Cihad Peygamberi Hz. Muhammed 1
Nisan ayında kutlu doğum haftasını kutluyoruz. Vakıflar, dernekler, cemaatler, Diyanet İşleri Başkanlığı Peygamberimizi anıyor. Ancak Peygamberimizin sadece barış elçisi olduğu üzerinde duruluyor. Herkes ağız birliği etmişçesine, elinde zeytin dalı ile dünyaya gönderilmiş bir peygamber anlatıyor.
Öyle bir peygamber anlatılıyor ki, mistik bir hayat süren, suya sabuna dokunmayan, dünya işlerine karışmayan, hele devlet işlerine hiç karışmayan, vaktini sadece ibadetle geçiren bir elçi… Gül peygamberi… Barış elçisi…
Elbette Efendimiz yeryüzüne barış getirmek, yeryüzüne güzel ahlakı yerleştirmek ve insanları ibadete çağırmak için gönderilmiştir. Ancak görevleri sadece bunlar değildir. Cihat etmek, yeryüzünden fitne kalkıp, din yalnız Allah´ın oluncaya kadar İslam düşmanlarıyla savaşmak, Hakkı üstün tutmak, adaleti tesis etmek, yeryüzünden kötü, çirkin, faydasız ve batıl olanı kaldırmak ve yerine iyi, güzel, faydalı ve Hakkı hâkim kılmak da Peygamberimizin görevleri arasındadır.
Türkiye´de ılımlı İslam projesini farkında olmadan uygulayan (belki farkında olarak) vakıf, dernek, sivil toplum örgütleri ve bazı mistik cemaatler, İslam´ın peygamberini anlatmak yerine konjöktürün peygamberini anlatıyorlar, Kafalarında ki peygamberi anlatıyorlar.
Kafalarında ki peygamber tasavvurunda devlet başkanı, ordu komutanı, cihat eden, yeryüzünden kötülükleri kaldıran bir peygamber tasavvuru yok. Dört başı mamur bir peygamber anlayışına sahip değiller. Oysa nasıl ki İslam´ın bir kısmına anlatıp, bir kısmını gizlememiz nasıl yasaklanmışsa, peygamberimizin hayatının bir kısmını anlatıp, bir kısmını gizlememiz de yasaklanmıştır.
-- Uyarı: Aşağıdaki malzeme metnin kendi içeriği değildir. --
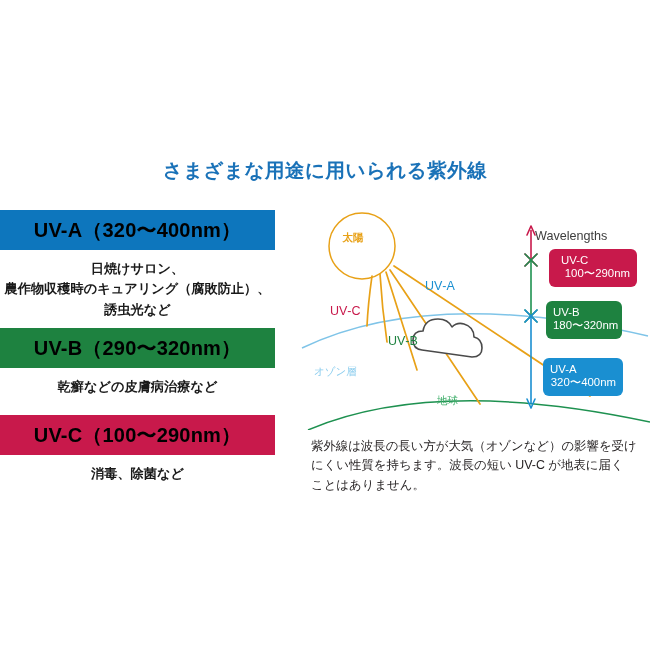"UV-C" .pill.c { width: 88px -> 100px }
Nedense devlet başkanı bir peygamber anlatılmıyor. Ordu kumandanı bir peygamber hiç anlatılmıyor. Efendimizin topukları şişinceye kadar namaz kıldığını anlatanlar, O´nun Mescidi Nebevi´de elçileri kabul ettiğini anlatmıyor. Yemek tabağının dibini nasıl sünnetlediğini anlatanlar, Efendimizin Uhud´da hangi ulvi amaç uğruna savaştığını ve gazi olduğunu anlatmıyor. Seccadesi ıslanıncaya kadar gözyaşı döken bir peygamberi anlatanlar, yeryüzünün en büyük imparatorlarını Hakk´ka davet edişini anlatmıyor.
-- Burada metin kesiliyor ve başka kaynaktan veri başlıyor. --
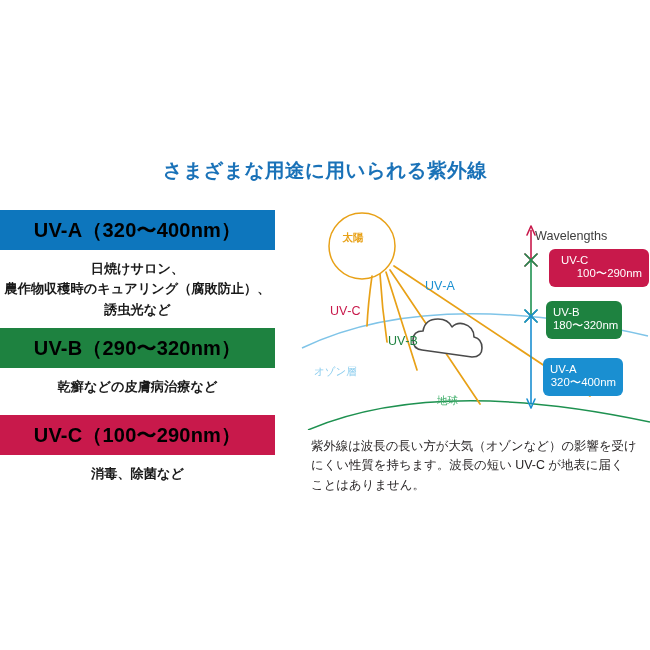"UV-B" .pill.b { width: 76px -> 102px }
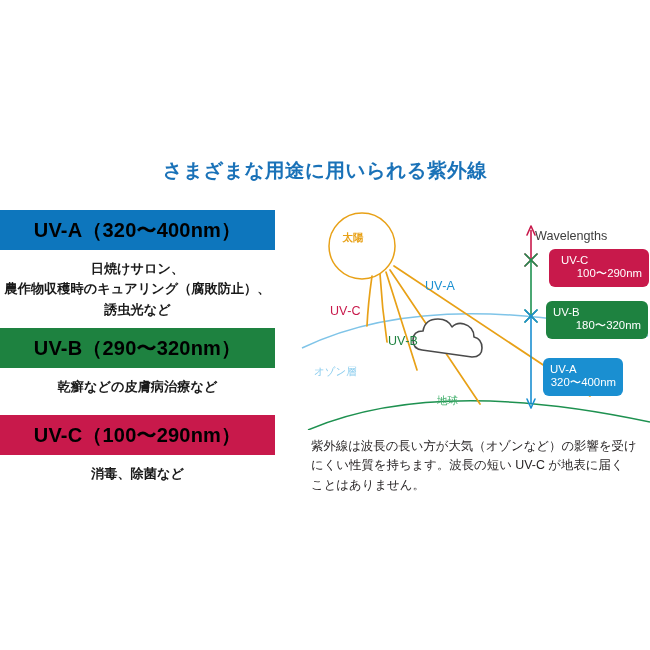"UV-B（290〜320nm）" .uv-bar.b { margin-left: none -> 8px }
Zırhını giymiş, kılıcını kuşanmış, ordusuna emir komuta eden bir peygamber hayal edemiyoruz. Ilımlı İslam projelerinin geçer akçe olduğu günümüzde, cihadı konuşmak, savaşı konuşmak konjöktüre aykırı. Cihat eden bir peygamber tasavvuruna sahip değiliz. Savaşı ve cihadı Peygamber Efendimize yakıştıramıyoruz ama Allah yakıştırıyor.
Efendimiz ; ‘´Benim bir takım isimlerim vardır: Ben, Muhammed´im, ben Ahmed´im, ben Mâhi´yim ki Yüce Allah küfrü benim elimle yok edecektir.´´ buyuruyor. (Buhari, Menakıp,17,Tefsir,61/1).
Yine efendimiz kendisi için ‘´Ben Nebiyyül-melhameyim. ‘´ yani “Ben savaş peygamberiyim = Savaşın kendisi için meşru kılındığı peygamberim.” buyuruyor.(Müsned 4. cilt,395,404)
Elbette ki efendimiz dünyaya sadece savaş içinde gelmemiştir. O barışın da peygamberidir ama efendimiz, onurlu bir savaşı onursuz bir barışa tercih etmiştir. Yeryüzünü ifsat etmek için Müslümanların topraklarını işgal eden, onları yurtlarından çıkaran zorbalarla savaşmaktan çekinmemiştir. Birileri sadece zorbalıktan anlıyorsa, onun zulmünden insanları korumak için savaşmaktan başka çare yoktur.